Reiner Gies

Personal information
- Born: March 12, 1963 (age 63) Kaiserslautern, West Germany
- Height: 5 ft 11 in (180 cm)

Medal record
Men's Boxing
Representing West Germany
Olympic Games
| Bronze medal – third place | 1988 Seoul | Light Welterweight |

= Reiner Gies =

German boxer

Reiner Gies (born March 12, 1963, in Kaiserslautern, West Germany) is a former German boxer who won a Light Welterweight Bronze Medal at the 1988 Summer Olympics for West Germany.

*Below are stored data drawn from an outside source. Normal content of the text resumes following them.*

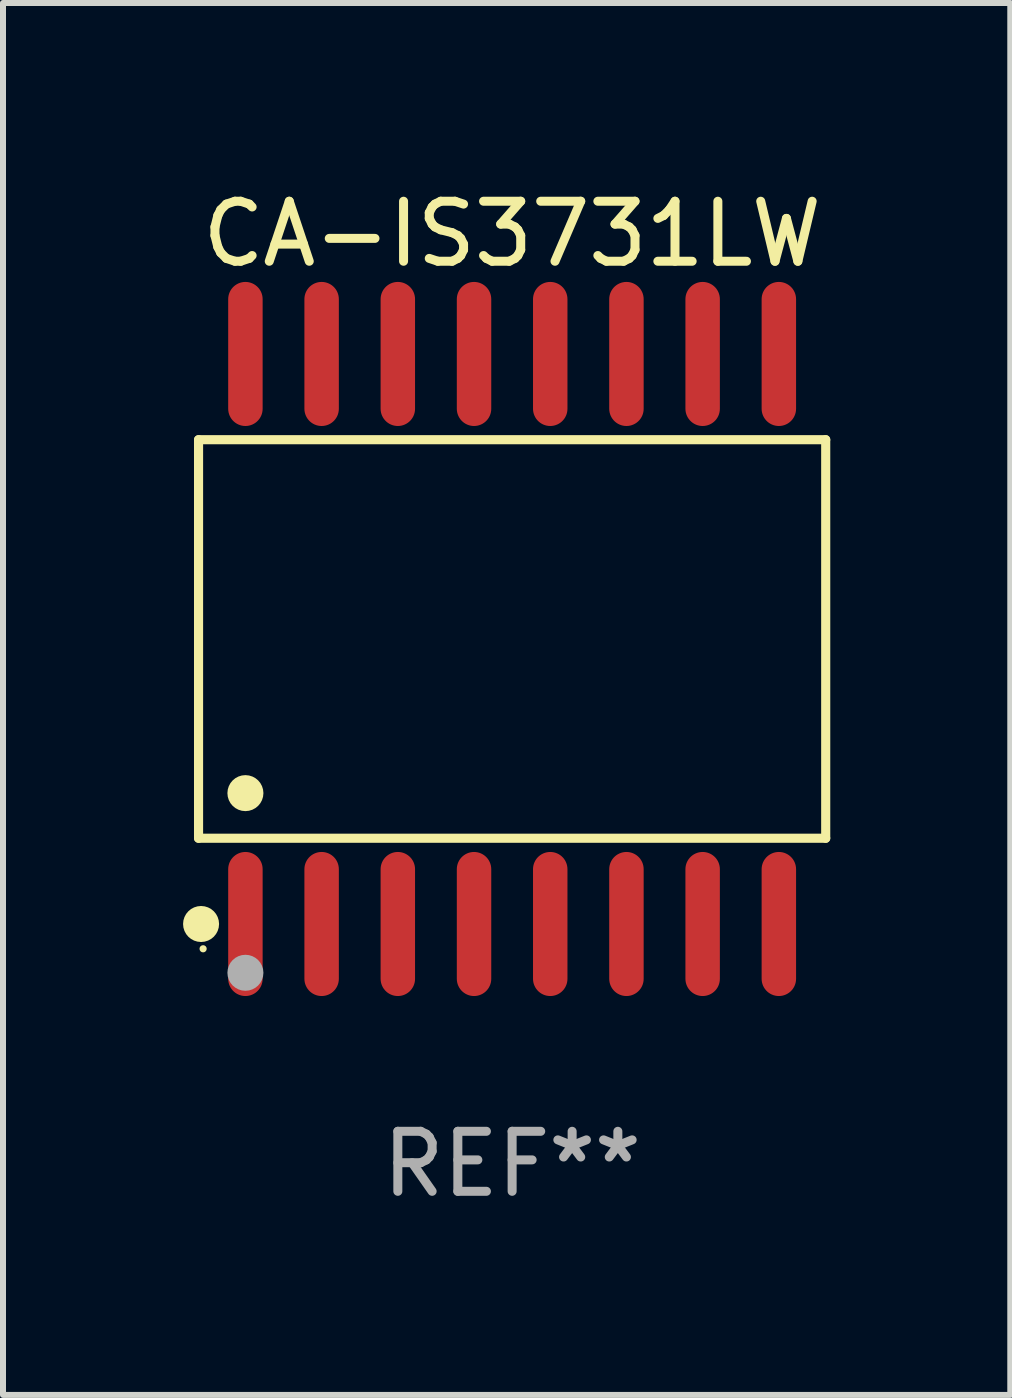
<source format=kicad_pcb>
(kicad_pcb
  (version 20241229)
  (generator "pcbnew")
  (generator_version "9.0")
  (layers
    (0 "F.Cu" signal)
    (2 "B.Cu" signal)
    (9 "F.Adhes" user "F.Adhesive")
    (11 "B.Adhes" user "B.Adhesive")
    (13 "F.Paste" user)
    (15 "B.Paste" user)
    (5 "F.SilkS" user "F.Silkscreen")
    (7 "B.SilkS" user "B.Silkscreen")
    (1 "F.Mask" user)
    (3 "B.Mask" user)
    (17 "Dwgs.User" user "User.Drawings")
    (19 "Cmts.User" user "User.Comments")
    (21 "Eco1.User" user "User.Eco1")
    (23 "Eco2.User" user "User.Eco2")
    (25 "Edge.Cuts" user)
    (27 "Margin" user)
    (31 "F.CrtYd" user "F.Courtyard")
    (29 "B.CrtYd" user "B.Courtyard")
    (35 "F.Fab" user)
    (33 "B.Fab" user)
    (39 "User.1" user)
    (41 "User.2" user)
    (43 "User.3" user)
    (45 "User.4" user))
  (footprint "CA-IS3731LW"
    (layer "F.Cu")
    (at 5.485 7.599)
    (property "Reference" "CA-IS3731LW" (at 0 -6.75 0) (layer "F.SilkS") (effects (font (size 1 1) (thickness 0.15))))
    (attr through_hole)
    (fp_line (start -5.226 -3.321) (end 5.226 -3.321) (stroke (width 0.152) (type solid)) (layer "F.SilkS"))
    (fp_line (start -5.226 3.321) (end -5.226 -3.321) (stroke (width 0.152) (type solid)) (layer "F.SilkS"))
    (fp_line (start 5.226 -3.321) (end 5.226 3.321) (stroke (width 0.152) (type solid)) (layer "F.SilkS"))
    (fp_line (start 5.226 3.321) (end -5.226 3.321) (stroke (width 0.152) (type solid)) (layer "F.SilkS"))
    (fp_circle (center -5.184 4.75) (end -5.034 4.75) (stroke (width 0.3) (type solid)) (fill no) (layer "F.SilkS"))
    (fp_circle (center -5.15 5.163) (end -5.12 5.163) (stroke (width 0.06) (type solid)) (fill no) (layer "F.SilkS"))
    (fp_circle (center -4.445 2.569) (end -4.295 2.569) (stroke (width 0.3) (type solid)) (fill no) (layer "F.SilkS"))
    (fp_circle (center -4.445 5.563) (end -4.295 5.563) (stroke (width 0.3) (type solid)) (fill no) (layer "F.Fab"))
    (fp_text user "REF**" (at 0 8.75 0) (layer "F.Fab") (effects (font (size 1 1) (thickness 0.15))))
    (pad "1" smd oval (at -4.445 4.75) (size 0.574 2.401) (layers "F.Cu" "F.Mask" "F.Paste"))
    (pad "2" smd oval (at -3.175 4.75) (size 0.574 2.401) (layers "F.Cu" "F.Mask" "F.Paste"))
    (pad "3" smd oval (at -1.905 4.75) (size 0.574 2.401) (layers "F.Cu" "F.Mask" "F.Paste"))
    (pad "4" smd oval (at -0.635 4.75) (size 0.574 2.401) (layers "F.Cu" "F.Mask" "F.Paste"))
    (pad "5" smd oval (at 0.635 4.75) (size 0.574 2.401) (layers "F.Cu" "F.Mask" "F.Paste"))
    (pad "6" smd oval (at 1.905 4.75) (size 0.574 2.401) (layers "F.Cu" "F.Mask" "F.Paste"))
    (pad "7" smd oval (at 3.175 4.75) (size 0.574 2.401) (layers "F.Cu" "F.Mask" "F.Paste"))
    (pad "8" smd oval (at 4.445 4.75) (size 0.574 2.401) (layers "F.Cu" "F.Mask" "F.Paste"))
    (pad "9" smd oval (at 4.445 -4.75) (size 0.574 2.401) (layers "F.Cu" "F.Mask" "F.Paste"))
    (pad "10" smd oval (at 3.175 -4.75) (size 0.574 2.401) (layers "F.Cu" "F.Mask" "F.Paste"))
    (pad "11" smd oval (at 1.905 -4.75) (size 0.574 2.401) (layers "F.Cu" "F.Mask" "F.Paste"))
    (pad "12" smd oval (at 0.635 -4.75) (size 0.574 2.401) (layers "F.Cu" "F.Mask" "F.Paste"))
    (pad "13" smd oval (at -0.635 -4.75) (size 0.574 2.401) (layers "F.Cu" "F.Mask" "F.Paste"))
    (pad "14" smd oval (at -1.905 -4.75) (size 0.574 2.401) (layers "F.Cu" "F.Mask" "F.Paste"))
    (pad "15" smd oval (at -3.175 -4.75) (size 0.574 2.401) (layers "F.Cu" "F.Mask" "F.Paste"))
    (pad "16" smd oval (at -4.445 -4.75) (size 0.574 2.401) (layers "F.Cu" "F.Mask" "F.Paste")))
  (gr_rect
    (start -3 -3)
    (end 13.787 20.197)
    (stroke (width 0.1) (type default))
    (fill no)
    (layer "Edge.Cuts")))
</source>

Four years earlier, when Los Angeles, California hosted the Games, he was eliminated in the quarterfinals.

==Olympic results==
Represented West Germany as a lightweight at the 1984 Los Angeles Olympic Games.
- 1st round bye
- Defeated Samir Khenyab (Iraq) 4-1
- Defeated John Kalbhenn (Canada) 5-0
- Lost to Pernell Whitaker (United States) 0-5

Represented West Germany as a Light Welterweight at the 1988 Seoul Olympic Games, capturing a bronze medal.
- Defeated Basil Maelagi (Solomon Islands) walkover
- Defeated Lórant Szabó (Hungary) 5-0
- Defeated Adrian Carew (Guyana) 3-2
- Defeated Sodnomdarjaagiin Altansükh (Mongolia) 4-1
- Lost to Vyacheslav Yanovskiy (Soviet Union) KO 1

==Pro career==
Gies turned pro in 1991 and had limited success, losing two fights to journeymen and retiring with a record of 13-2-0.